→ **Aim 1**
Retype every row that follows the forum thread below, keeping each line unchanged.

## Start Passage provided

HEY YOU DIDNT HAPPEN TO GET TO LOOK AT THE COAST GUARD STATION DOWN THEIR DID YOU? I USE TO BE STATIONED THEIR AND MY FIANCEE IS THERE NOW.


----------



## Ryanlovesfishing (Mar 9, 2007)

very good to hear that surfsideperson is okay...very sad though that the town is gone..that place was my favortie place to go fishing..itll be awhile till i go back


----------



## fishingmanreggie (Nov 12, 2006)

My heart goes out to those of you who lost your homes. I fished Surfside for a few minutes a day or so before the storm and now I'm speechless. Keep your faith.


----------



## Redfish Dave (Aug 9, 2005)

*Surfside aftermath*



nwolf03 said:


> HEY YOU DIDNT HAPPEN TO GET TO LOOK AT THE COAST GUARD STATION DOWN THEIR DID YOU? I USE TO BE STATIONED THEIR AND MY FIANCEE IS THERE NOW.


No, I didn't make it over to the CGS. They were picky about where people went. But on the positive side of things, I heard nothing about it, so I assume they came out of it pretty good considering everything. Check out the Coast Guard News


----------



## deke (Oct 5, 2004)

A good friend of mine rode 4-wheelers with the authorities from sufside to the pass an Sunday, it took the 4 hours to get there. He also went in with the coast guard Monday into West bay to check the suddivisions. he was shocked how many people actually left thier boats!?


----------



## squidmotion (Apr 5, 2007)

very glad we didn't make the venture... we thought we could make it with sissy's lifted jeep, and my xterra 4WD (also built for the beach), but decided against it... spikemike had me talked into it, but there was so much left to do around the house... and no way could we guarantee that we could actually make it, or gas to get home... i knew the road had to be gone in places...

## End Passage provided
## Start Supplied information

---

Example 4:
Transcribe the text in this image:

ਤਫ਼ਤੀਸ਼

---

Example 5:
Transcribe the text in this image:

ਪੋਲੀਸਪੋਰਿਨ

## End Supplied information

→ **Aim 2**
Please extend the Surfside aftermath thread above, starting right after the last sentence of its final post.

→ **Written response 1**
---

Example 4:
Transcribe the text in this image:

ਤਫ਼ਤੀਸ਼

---

Example 5:
Transcribe the text in this image:

ਪੋਲੀਸਪੋਰਿਨ

→ **Written response 2**
i really appreciate the recon... and the photos... excellent way to step up to the plate.. i hope i'm giving green to everyone... 


i hope everyone stays safe (watch for everything you step on! and SNAKES)... stay sharp! 

a changing of the guard seems to be in place.... if you look on the bright side, maybe a kind of cruel cleansing (still sad.. nice people have lost some nice places)..... i surf and fish that entire area a lot... it's been sad to watch the beach erode... and we have done christmas tree drives every year.... all that work, down the tubes... and the area is going to look different, never will be the same. 

guess it's time to start over...


----------



## IWasaFishInMyPastLife (Jul 26, 2005)

*ssfperson mia still?*

although im clear across the pacific i still read about my beloved fishing reports from my beloved surfside...
du
de, ssf person...look how many people read this thread...
we need ya back buddy...
hit us back!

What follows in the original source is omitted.